Беллу Ахмадулину воспринимали (и продолжают воспринимать посмертно) как «кисейную барышню». А она не была таковой. И дар к стилизациям не бывает дан «кисейным барышням»; это навык жёстких, волевых, зрячих, архитрезвых людей, мужской по природе.

…Просто если к берегу подошёл корабль, кому-то надо идти на корабль и обвивать его боевые орудия розами…

Светлая вам память, Белла Ахатовна!..

 

Низкий старт

Я прочитал роман Ольги Славниковой «Лёгкая голова», опубликованный в августовском и сентябрьском номерах журнала «Знамя».

Мне этот роман понравился.

Готов защищать его от критически настроенных коллег по «Часкору» — от Топорова и Белякова.

Но я понимаю, почему этот текст вызвал премногие нарекания.

Самое уязвимое место романа Славниковой — сюжетная завязка.

…На работу к преуспевающему тридцатилетнему бренд-менеджеру (выходцу из глубинки) Максиму Т. Ермакову заявляются представители «особого отдела по социальному прогнозированию». Они объявляют ему, что его феноменальная «лёгкая голова» — источник искривления причинно-следственных связей в глобальном масштабе, и настоятельно рекомендуют покончить с собой (непременно выстрелом в голову).

Максим Т. Ермаков, естественно, отказывается. И тогда с ним начинают происходить разные приключения…

Читано-смотрено тысячу раз: живёт себе маленький человек и вдруг оказывается в центре вселенских перипетий. Допустим, становится свидетелем того, чего не должен видеть (завязка доброго десятка голливудских триллеров). Или обретает паранормальные свойства.

:: Выдержки из материала ::

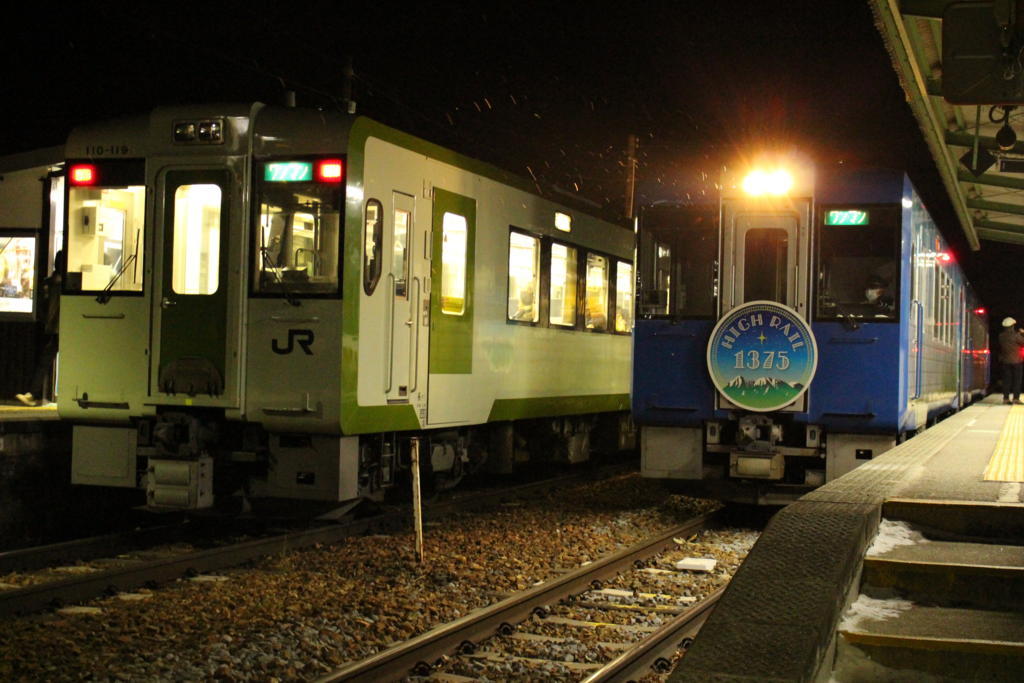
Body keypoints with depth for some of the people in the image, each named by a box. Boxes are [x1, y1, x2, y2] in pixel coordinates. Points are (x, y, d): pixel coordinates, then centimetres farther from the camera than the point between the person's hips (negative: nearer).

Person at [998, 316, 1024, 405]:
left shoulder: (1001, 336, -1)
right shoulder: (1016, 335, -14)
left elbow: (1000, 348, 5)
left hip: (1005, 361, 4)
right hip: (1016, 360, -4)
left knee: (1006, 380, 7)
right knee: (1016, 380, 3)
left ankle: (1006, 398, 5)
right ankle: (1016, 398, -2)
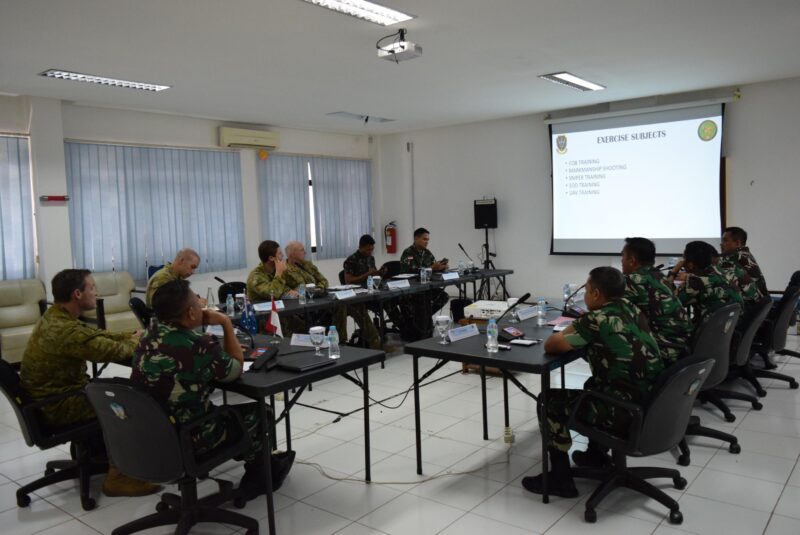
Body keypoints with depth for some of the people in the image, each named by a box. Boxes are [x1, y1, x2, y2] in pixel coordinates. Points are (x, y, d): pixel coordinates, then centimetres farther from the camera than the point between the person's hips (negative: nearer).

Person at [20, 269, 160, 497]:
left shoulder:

--

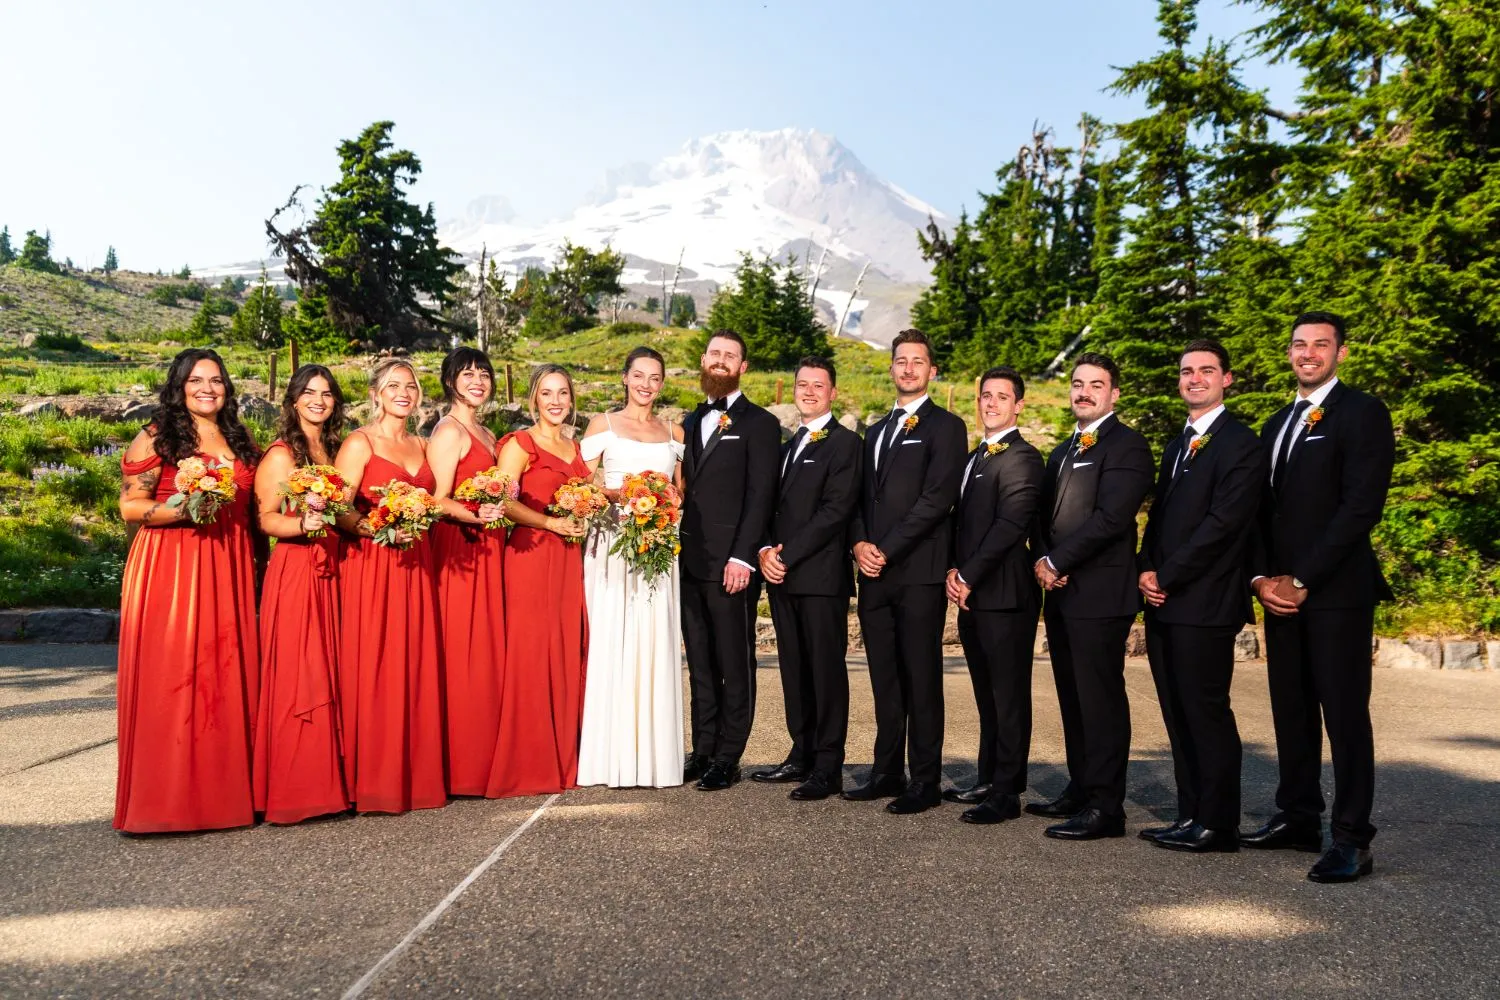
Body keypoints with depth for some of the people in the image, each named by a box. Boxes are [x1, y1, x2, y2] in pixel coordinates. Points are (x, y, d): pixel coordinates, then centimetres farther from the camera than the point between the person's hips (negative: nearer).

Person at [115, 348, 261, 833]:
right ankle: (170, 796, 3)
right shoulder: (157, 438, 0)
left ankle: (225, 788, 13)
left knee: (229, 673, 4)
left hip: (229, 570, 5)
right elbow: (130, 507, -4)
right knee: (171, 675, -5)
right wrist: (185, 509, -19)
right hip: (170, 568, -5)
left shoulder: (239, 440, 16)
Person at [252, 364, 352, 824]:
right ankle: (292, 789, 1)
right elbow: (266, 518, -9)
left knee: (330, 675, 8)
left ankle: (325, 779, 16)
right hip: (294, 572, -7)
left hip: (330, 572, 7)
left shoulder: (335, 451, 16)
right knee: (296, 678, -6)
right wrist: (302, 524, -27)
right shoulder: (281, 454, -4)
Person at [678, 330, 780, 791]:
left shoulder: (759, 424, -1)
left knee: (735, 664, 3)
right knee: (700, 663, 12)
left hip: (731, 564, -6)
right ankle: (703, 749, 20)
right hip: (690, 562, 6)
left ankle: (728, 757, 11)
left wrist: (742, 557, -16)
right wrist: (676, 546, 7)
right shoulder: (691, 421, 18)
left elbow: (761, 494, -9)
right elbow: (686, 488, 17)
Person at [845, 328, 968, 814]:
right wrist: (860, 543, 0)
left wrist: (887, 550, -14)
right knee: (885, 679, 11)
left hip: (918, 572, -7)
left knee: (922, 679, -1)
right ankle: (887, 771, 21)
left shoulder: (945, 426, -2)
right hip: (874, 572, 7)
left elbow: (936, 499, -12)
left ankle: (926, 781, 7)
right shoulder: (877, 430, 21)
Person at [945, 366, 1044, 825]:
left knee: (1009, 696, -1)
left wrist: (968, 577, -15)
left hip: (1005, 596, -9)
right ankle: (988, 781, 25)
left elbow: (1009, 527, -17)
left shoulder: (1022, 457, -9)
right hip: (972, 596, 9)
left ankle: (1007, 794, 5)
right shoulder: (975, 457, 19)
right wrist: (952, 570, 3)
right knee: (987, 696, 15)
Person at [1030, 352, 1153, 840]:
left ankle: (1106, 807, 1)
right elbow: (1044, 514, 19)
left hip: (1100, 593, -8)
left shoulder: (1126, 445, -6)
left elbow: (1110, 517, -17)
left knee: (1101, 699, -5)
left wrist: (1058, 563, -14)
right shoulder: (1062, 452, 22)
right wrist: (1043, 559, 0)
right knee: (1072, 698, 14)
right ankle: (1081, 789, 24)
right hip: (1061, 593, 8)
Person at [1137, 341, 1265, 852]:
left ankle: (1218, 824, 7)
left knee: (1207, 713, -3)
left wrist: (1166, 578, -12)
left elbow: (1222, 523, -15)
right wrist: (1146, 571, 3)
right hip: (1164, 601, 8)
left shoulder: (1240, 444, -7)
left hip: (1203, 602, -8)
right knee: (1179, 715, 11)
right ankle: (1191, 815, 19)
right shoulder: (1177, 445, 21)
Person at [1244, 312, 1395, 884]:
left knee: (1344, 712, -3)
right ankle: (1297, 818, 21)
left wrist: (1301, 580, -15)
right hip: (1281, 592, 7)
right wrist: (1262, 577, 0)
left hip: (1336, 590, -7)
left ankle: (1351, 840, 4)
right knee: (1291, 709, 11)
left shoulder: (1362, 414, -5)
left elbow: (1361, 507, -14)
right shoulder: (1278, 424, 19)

:: Задание A ::
Пожалуйста, ответьте, в каких номерах журнала «Знамя» был опубликован роман «Лёгкая голова», согласно тексту для разбора.
:: Задание B ::
Продолжите текст для разбора сразу после его последнего предложения.

:: Ответ A ::
В августовском и сентябрьском номерах журнала «Знамя».

:: Ответ B ::
С того дня, как Петер Шлемиль потерял свою тень, прошло два столетия; за это время он успел выродиться. И превратиться, допустим, в Безукладникова, героя романа Игоря Сахновского «Человек, который знал всё».

Дело вот в чём: как сказала Новелла Матвеева, «есть большой, есть маленький, есть средний человек — и средний есть последний» .

Акакий Акакиевич Башмачкин не «средний человек» и не «вообще человек». И Макар Девушкин не «вообще человек». Нельзя строить тексты на «вообще человеке», на двуногом социальном интеграле. Это антиреалистично.

Отсюда исходят закономерные провалы Сахновского, Слаповского, Верёвочкина и многих-премногих прозаиков (несть им числа).

Роман Ольги Славниковой следует с очень низкого старта. Но, что удивительно, медленно набирает скорость и к финалу выигрывает.

Этот выигрыш обеспечен тем, что по ходу действия Максим Т. Ермаков постепенно накачивается индивидуальностью и из ходячего интеграла превращается в живого человека.

Немаловажную роль тут играет язык Славниковой (знаю, что он раздражает многих).

К чести Славниковой, в «Лёгкой голове» она его слегка утишила — так, чтобы он не мешал «экшену».

Многочисленные метафоры Славниковой, возможно, не всегда натуральны. Но у них есть иной плюс: они поразительно конкретны. Славниковский слог служит противовесом, он не даёт утянуть текст ни в «притчевую аллегорию», ни в «чистый экшен».

Роман держится, левитирует в силовом поле, образованном тремя разнонаправленными силами: маньеристский слог стремится в одну сторону, социальное наполнение — в другую, динамичное действие — в третью; в итоге возникает чудесный энергетический треугольник, дающий хорошие левитационные возможности.

В этом романе всё соразмерно, как в идеальном часовом механизме брегета работы Фаберже: фабула инкрустируется образностью, образность вызывает к жизни умную аналитику, аналитика движет фабулой и каждый очередной фабульный ход уместен в наивысшей мере.

…Центральный герой «Лёгкой головы» Максим Т. Ермаков — индивидуалист (тихий, но упёртый); он до последнего не желает жертвовать собою во имя «общего блага».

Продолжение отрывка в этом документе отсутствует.